### Brano fornito
##########

Una delle nostre tappe obbligate è stata la visita ai musei delle Belle Arti: Arte Antica e Arte Moderna. Un’ubriacatura di bellezza! E, a parte tutto, basta fare solo un nome: Magritte! Dopo un po’ di milioni di quadri, ho avuto uno stordimento ed ho iniziato ad analizzare questo dipinto, olio su legno, di Vantongerloo, pittore e scultore belga, dal titolo “Relation-variation. Droites – courbes”. Analizzare, o forse vaneggiare, una delle due.

Per meglio comprendere l’opera è bene aggiungere un minimo di nomenclatura. Riconosciamo 5 elementi complessivi: tre verticali, dove in particolare la linea rossa sulla destra è spezzata due volte, e due orizzontali, dove in particolare il complesso di quattro linee grigie è curvo.

Immaginiamo l’artista che, ad un certo punto della sua carriera, si sarà seduto ed avrà pensato a questo arrangiamento. Una volta scelta la posizione dei 5 elementi, avrà concentrato la sua ispirazione sul numero di linee: ogni elemento avrebbe potuto contenere una, due, tre o quattro linee, ma ha poi scelto di disegnarne sempre solo una, tranne in una occasione. Tale scelta non si applica alla linea verticale sulla destra, che rappresenta il legame, la “relation”, diritto ma unico, tra due pensieri, simboleggiati dai complessi lineari verticali.

##########

### Estratto dati
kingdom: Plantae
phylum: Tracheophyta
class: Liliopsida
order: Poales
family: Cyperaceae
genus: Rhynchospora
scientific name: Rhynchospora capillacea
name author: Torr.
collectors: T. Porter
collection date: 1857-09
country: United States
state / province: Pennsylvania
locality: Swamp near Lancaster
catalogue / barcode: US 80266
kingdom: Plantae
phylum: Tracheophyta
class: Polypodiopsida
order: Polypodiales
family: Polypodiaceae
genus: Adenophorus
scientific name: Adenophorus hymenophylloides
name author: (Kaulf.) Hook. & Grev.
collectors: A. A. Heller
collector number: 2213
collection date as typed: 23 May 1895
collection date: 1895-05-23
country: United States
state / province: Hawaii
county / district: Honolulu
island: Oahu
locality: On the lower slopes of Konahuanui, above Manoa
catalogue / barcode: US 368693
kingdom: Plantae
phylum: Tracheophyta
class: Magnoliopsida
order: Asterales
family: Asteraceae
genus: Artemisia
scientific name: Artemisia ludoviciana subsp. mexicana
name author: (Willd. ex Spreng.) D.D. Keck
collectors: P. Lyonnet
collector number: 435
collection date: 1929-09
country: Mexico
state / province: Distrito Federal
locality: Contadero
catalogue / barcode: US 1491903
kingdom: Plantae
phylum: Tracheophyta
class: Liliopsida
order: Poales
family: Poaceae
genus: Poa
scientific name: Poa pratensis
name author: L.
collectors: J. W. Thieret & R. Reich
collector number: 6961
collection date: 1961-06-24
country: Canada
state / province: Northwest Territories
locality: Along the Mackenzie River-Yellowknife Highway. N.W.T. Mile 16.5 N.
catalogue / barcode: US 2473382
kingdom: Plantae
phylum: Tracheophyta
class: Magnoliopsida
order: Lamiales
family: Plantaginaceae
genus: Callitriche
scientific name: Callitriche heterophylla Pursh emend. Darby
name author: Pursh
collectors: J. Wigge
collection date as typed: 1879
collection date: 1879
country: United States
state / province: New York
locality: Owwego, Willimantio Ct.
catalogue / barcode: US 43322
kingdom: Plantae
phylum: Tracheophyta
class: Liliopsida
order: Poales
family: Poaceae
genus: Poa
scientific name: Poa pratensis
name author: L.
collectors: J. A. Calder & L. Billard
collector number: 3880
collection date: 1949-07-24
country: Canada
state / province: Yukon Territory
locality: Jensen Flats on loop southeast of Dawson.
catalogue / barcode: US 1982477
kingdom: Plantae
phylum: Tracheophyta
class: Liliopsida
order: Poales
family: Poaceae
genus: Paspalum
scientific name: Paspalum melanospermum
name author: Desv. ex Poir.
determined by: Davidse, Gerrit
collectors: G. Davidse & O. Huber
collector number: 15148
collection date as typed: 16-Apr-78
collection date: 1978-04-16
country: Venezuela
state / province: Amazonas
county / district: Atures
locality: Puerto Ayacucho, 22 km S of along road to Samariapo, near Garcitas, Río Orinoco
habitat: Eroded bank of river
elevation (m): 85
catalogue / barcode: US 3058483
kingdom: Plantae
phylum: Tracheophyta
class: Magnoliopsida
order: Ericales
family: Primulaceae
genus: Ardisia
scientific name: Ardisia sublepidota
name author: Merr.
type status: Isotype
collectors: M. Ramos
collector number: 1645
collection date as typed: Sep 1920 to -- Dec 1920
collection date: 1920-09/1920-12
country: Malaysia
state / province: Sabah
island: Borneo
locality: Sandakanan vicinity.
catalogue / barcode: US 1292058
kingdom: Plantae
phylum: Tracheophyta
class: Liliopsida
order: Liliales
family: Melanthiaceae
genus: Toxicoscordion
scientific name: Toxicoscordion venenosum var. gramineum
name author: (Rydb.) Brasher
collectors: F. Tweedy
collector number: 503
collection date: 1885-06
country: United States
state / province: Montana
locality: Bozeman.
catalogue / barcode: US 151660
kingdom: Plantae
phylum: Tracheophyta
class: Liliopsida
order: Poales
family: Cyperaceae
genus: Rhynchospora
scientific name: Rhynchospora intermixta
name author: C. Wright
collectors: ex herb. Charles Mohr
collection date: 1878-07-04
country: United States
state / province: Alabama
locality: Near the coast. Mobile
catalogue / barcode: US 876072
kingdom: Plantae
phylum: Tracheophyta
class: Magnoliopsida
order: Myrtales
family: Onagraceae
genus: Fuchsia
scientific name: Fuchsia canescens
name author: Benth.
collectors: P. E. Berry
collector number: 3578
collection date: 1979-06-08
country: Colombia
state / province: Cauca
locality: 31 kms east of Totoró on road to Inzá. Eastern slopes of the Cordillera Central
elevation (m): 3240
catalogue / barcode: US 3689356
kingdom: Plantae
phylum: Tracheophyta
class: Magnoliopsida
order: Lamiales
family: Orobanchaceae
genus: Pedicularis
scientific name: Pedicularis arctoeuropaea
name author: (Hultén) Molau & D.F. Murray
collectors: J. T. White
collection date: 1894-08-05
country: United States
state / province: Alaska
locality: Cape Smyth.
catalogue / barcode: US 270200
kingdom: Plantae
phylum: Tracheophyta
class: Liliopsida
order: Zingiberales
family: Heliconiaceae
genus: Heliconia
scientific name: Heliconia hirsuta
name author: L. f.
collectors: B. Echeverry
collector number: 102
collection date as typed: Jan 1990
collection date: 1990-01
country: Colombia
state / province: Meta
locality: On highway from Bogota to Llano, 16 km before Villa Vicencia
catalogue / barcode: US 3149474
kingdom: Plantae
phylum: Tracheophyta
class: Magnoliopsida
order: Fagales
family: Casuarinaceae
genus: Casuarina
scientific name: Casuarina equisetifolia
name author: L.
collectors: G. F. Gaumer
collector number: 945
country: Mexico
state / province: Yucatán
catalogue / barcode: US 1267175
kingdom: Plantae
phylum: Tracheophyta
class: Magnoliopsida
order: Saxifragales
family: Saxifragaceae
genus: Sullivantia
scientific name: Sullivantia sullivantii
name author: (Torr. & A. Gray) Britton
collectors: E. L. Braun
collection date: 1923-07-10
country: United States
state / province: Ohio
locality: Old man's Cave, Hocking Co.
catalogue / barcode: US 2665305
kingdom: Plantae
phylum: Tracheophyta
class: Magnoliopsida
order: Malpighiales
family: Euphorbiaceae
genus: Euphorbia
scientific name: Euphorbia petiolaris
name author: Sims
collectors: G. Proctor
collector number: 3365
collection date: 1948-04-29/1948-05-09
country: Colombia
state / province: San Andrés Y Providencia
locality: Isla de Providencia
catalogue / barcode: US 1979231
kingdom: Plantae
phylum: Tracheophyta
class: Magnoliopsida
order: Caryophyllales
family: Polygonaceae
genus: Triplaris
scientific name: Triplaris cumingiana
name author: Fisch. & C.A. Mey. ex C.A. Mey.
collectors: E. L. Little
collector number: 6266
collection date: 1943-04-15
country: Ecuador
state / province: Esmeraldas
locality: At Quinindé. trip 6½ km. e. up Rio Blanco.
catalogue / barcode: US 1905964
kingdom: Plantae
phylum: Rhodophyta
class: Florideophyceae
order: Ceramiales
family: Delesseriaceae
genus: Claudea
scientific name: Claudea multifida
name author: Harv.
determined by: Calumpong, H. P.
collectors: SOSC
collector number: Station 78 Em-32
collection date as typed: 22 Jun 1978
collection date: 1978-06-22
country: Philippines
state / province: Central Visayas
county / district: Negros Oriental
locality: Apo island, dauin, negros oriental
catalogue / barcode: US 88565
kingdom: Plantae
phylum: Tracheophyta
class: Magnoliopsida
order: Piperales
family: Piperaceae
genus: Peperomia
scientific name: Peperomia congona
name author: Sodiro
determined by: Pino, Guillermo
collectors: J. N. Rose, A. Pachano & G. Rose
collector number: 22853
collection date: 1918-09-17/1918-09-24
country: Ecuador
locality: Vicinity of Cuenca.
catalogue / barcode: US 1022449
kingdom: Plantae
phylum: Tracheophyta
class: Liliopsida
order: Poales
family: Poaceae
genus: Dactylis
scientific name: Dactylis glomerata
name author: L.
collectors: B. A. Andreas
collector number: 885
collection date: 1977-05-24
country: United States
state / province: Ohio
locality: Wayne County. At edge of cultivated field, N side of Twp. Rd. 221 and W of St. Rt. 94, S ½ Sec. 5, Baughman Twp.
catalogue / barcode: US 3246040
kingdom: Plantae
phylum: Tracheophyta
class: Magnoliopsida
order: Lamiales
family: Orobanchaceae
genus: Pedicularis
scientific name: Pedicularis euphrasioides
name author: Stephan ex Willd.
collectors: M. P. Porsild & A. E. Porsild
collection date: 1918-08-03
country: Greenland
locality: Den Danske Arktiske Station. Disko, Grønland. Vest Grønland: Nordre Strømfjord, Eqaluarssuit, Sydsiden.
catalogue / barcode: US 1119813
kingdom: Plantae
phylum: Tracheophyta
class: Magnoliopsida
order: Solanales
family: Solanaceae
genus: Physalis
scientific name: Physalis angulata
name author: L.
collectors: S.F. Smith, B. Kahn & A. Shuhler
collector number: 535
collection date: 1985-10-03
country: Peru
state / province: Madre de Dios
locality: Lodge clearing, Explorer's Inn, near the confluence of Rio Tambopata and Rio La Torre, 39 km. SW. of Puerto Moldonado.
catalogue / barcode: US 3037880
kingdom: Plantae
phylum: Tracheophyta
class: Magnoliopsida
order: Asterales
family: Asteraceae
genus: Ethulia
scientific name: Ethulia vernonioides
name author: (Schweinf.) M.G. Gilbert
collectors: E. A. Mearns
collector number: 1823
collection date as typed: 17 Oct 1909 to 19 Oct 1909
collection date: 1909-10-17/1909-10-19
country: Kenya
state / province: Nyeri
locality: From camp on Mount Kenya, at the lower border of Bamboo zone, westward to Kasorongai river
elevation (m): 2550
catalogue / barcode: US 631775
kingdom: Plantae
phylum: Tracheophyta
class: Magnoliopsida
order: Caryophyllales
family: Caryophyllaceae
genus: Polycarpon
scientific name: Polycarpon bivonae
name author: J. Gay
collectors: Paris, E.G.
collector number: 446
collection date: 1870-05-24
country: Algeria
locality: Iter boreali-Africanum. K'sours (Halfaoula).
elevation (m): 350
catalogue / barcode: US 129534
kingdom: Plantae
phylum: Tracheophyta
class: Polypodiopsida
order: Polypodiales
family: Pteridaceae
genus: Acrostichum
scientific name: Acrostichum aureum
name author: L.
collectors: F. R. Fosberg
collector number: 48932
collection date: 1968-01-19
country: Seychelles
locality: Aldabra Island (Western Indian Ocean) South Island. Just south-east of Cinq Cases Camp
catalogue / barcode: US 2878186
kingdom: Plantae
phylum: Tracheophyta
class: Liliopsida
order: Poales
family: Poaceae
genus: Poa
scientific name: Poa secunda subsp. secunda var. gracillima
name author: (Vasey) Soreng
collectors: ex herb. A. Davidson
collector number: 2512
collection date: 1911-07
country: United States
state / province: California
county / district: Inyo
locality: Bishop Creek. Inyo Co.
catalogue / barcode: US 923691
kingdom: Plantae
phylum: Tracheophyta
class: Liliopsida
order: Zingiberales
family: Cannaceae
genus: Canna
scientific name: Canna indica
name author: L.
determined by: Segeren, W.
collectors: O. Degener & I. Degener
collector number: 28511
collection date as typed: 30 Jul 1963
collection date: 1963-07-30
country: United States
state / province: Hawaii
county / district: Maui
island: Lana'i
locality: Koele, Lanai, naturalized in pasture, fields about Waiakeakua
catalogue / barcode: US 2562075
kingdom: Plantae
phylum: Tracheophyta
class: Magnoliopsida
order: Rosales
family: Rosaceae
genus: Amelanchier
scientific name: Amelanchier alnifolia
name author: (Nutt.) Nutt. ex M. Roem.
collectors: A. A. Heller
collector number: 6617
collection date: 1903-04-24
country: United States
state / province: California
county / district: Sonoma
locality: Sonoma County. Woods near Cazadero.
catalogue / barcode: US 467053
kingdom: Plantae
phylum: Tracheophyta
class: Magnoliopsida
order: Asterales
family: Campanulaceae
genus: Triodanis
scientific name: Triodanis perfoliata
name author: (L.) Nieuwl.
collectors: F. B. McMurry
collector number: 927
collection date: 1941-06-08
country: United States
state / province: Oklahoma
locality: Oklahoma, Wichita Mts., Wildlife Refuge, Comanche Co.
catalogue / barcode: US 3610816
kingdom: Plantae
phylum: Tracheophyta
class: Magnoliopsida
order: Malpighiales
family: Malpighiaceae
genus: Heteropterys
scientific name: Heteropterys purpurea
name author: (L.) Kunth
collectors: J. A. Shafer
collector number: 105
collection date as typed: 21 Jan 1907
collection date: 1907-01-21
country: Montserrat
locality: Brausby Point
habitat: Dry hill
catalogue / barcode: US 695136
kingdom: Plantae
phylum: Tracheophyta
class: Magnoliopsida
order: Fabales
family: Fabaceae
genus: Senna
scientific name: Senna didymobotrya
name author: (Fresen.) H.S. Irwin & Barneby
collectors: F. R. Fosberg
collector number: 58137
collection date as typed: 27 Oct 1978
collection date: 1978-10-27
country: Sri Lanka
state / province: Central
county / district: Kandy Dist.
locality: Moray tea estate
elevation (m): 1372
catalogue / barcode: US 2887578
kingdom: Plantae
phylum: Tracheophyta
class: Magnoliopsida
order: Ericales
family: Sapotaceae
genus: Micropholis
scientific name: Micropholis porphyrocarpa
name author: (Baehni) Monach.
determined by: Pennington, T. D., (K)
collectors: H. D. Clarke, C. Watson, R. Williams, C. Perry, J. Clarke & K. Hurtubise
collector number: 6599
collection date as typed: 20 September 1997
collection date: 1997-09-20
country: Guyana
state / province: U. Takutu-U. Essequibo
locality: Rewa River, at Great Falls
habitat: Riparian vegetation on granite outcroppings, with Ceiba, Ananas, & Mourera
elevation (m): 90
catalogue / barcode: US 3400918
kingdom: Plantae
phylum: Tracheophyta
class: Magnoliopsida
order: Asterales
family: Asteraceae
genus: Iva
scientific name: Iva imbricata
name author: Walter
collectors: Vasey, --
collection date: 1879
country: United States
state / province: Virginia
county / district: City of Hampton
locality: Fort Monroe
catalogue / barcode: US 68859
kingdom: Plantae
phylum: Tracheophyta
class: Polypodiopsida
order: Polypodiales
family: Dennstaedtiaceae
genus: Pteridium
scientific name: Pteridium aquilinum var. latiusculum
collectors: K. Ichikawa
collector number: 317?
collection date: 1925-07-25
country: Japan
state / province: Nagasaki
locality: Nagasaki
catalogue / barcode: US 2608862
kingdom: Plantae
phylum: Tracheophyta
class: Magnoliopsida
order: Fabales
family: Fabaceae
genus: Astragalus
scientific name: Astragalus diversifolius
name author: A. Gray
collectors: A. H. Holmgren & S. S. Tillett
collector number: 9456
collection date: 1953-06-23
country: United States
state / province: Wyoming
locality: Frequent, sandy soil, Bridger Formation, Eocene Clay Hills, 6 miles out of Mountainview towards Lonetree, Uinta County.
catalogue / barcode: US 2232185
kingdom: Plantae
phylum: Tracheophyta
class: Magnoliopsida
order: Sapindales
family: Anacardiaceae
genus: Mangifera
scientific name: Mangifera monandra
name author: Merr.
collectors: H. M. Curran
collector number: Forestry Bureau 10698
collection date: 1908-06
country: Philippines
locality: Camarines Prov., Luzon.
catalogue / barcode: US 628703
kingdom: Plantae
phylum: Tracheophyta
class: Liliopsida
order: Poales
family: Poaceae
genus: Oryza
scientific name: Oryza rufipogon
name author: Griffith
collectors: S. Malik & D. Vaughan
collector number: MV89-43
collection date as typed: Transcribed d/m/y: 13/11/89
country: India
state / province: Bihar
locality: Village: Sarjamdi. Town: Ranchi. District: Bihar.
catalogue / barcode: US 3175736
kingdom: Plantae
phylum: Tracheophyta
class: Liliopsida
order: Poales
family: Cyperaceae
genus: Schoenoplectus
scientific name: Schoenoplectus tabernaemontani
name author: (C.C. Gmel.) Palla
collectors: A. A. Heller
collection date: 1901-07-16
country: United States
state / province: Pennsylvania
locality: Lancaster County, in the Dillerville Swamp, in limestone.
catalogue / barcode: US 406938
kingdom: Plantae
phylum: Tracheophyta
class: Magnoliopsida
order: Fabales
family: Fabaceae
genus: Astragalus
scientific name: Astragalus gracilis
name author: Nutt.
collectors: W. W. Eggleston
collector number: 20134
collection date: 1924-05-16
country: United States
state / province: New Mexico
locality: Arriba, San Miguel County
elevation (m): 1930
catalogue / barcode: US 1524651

##########

Trascrivi dal brano sul dipinto di Vantongerloo il tratto che va da "Una delle nostre" fino a "grigie è curvo.".

### Risultato
Una delle nostre tappe obbligate è stata la visita ai musei delle Belle Arti: Arte Antica e Arte Moderna. Un’ubriacatura di bellezza! E, a parte tutto, basta fare solo un nome: Magritte! Dopo un po’ di milioni di quadri, ho avuto uno stordimento ed ho iniziato ad analizzare questo dipinto, olio su legno, di Vantongerloo, pittore e scultore belga, dal titolo “Relation-variation. Droites – courbes”. Analizzare, o forse vaneggiare, una delle due.

Per meglio comprendere l’opera è bene aggiungere un minimo di nomenclatura. Riconosciamo 5 elementi complessivi: tre verticali, dove in particolare la linea rossa sulla destra è spezzata due volte, e due orizzontali, dove in particolare il complesso di quattro linee grigie è curvo.